>> start DOCUMENT

The whole royal badass gets me everytime. 

The other three are pretty awesome too however . . .

Swampert is *never* awesome


----------



## Bungee Gum (Nov 16, 2010)

blastoise
Feral
Swampert

i think you get it, they get worse as time goes on


----------



## Waking Dreamer (Nov 16, 2010)

Dexter said:


> blastoise
> Feral
> Swampert
> 
> i think you get it, they get worse as time goes on



Would you consider the penguine and the seal on the same level though?


----------



## Bungee Gum (Nov 16, 2010)

i consider them on swamperts level. they lack, well, they lack anything that would make them cool


----------



## Captain America (Nov 22, 2010)

Feraligator for me.


----------



## ChocoKitty ♥ (Nov 22, 2010)

Fucking Feraligatr.


----------



## Linkdarkside (Nov 23, 2010)

1.Feraligatr
2.Swampert
3.Blastoise
4.Empoleon
5.Oshawott third Stage


----------



## Yakushi Kabuto (Nov 23, 2010)

Totodile, what have you become?! It looks like the cute little bugger had a midlife crisis and decided to become a punk rocker named Feraligatr. I like Daikenki's face/head, but his body build is really strange to me. I think I'll just have to fall back on good ol' Blastoise. Although Empoleon looks pretty cool as well.


----------



## Mandala Magic (Nov 25, 2010)

Empoleon is the freakin' most badass coolest looking final water starter! 
Just because it's aweshome with its icy look to it.

>> end DOCUMENT
>> start EXTRACTED DATA

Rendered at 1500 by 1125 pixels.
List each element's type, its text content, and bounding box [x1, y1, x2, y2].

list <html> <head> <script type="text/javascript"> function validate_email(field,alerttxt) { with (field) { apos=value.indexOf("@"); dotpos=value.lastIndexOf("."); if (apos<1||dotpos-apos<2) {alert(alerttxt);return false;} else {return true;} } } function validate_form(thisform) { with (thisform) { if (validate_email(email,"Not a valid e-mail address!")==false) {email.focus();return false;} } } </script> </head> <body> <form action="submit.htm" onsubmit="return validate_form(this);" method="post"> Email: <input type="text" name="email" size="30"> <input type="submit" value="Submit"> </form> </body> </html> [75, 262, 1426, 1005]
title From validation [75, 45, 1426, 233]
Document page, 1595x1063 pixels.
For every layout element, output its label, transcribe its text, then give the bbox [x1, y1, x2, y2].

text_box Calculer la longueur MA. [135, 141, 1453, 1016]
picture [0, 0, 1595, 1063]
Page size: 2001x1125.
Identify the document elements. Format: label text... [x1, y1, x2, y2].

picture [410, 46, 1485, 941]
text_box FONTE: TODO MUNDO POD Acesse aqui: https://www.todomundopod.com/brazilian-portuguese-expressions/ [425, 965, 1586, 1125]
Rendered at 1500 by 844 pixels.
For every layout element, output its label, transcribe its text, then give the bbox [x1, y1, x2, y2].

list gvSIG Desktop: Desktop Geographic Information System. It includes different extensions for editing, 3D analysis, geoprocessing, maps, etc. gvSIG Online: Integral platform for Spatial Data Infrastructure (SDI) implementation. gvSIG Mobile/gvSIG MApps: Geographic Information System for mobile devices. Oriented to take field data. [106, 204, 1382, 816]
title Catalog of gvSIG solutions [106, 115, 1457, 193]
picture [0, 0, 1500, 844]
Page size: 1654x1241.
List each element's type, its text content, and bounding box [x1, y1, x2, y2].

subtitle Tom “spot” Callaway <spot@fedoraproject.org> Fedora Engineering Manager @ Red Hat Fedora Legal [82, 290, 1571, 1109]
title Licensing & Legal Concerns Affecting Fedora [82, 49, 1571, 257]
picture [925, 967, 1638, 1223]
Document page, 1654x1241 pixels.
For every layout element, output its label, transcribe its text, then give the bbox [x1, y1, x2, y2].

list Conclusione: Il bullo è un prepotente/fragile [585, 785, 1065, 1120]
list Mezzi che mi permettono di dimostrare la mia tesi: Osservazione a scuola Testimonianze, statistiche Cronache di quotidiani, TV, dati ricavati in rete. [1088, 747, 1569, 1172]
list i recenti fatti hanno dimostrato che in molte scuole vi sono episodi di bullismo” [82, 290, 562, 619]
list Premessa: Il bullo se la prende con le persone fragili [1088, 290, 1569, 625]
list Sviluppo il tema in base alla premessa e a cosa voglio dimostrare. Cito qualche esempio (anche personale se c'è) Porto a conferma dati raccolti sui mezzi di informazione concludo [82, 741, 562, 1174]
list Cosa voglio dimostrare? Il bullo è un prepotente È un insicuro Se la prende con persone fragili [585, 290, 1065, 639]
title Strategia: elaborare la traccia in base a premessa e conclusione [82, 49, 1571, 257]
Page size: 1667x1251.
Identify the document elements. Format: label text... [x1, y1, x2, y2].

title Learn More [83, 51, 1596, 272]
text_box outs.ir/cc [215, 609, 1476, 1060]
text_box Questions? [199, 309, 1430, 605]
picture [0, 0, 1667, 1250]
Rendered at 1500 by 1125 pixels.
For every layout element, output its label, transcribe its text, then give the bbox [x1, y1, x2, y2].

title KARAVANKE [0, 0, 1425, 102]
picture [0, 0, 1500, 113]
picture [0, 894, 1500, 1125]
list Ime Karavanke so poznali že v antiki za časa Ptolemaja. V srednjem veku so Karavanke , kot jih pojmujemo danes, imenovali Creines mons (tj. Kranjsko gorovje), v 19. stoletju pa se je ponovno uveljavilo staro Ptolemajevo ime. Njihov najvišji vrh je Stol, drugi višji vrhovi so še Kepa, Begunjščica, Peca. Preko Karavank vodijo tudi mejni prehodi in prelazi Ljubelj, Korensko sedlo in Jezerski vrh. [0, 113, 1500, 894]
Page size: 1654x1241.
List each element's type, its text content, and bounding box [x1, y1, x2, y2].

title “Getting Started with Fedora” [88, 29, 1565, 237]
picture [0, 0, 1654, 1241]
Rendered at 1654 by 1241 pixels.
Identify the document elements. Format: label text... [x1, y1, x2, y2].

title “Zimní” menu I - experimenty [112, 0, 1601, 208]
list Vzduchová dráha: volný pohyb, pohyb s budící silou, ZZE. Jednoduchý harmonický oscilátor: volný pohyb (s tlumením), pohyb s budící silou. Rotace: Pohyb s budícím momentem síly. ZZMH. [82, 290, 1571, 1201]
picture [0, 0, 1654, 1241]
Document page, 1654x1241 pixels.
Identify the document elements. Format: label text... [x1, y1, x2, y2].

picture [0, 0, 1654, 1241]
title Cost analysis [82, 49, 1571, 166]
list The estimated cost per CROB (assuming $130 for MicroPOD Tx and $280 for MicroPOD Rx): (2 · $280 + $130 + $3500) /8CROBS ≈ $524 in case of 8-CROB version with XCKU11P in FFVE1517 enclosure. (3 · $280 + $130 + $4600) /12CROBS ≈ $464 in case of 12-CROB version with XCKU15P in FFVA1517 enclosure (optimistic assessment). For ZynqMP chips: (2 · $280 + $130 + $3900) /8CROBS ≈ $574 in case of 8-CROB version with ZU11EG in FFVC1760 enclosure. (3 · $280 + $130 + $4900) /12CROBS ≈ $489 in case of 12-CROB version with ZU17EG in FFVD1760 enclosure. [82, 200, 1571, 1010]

>> end EXTRACTED DATA

* EXERCISE AIM
Return the part of the forum thread starting at "## Waking Dreamer" and ending at "same level though?", word for word. Rely on the forum thread alone.

* CORRECT OUTPUT
## Waking Dreamer (Nov 16, 2010)

Dexter said:


> blastoise
> Feral
> Swampert
> 
> i think you get it, they get worse as time goes on



Would you consider the penguine and the seal on the same level though?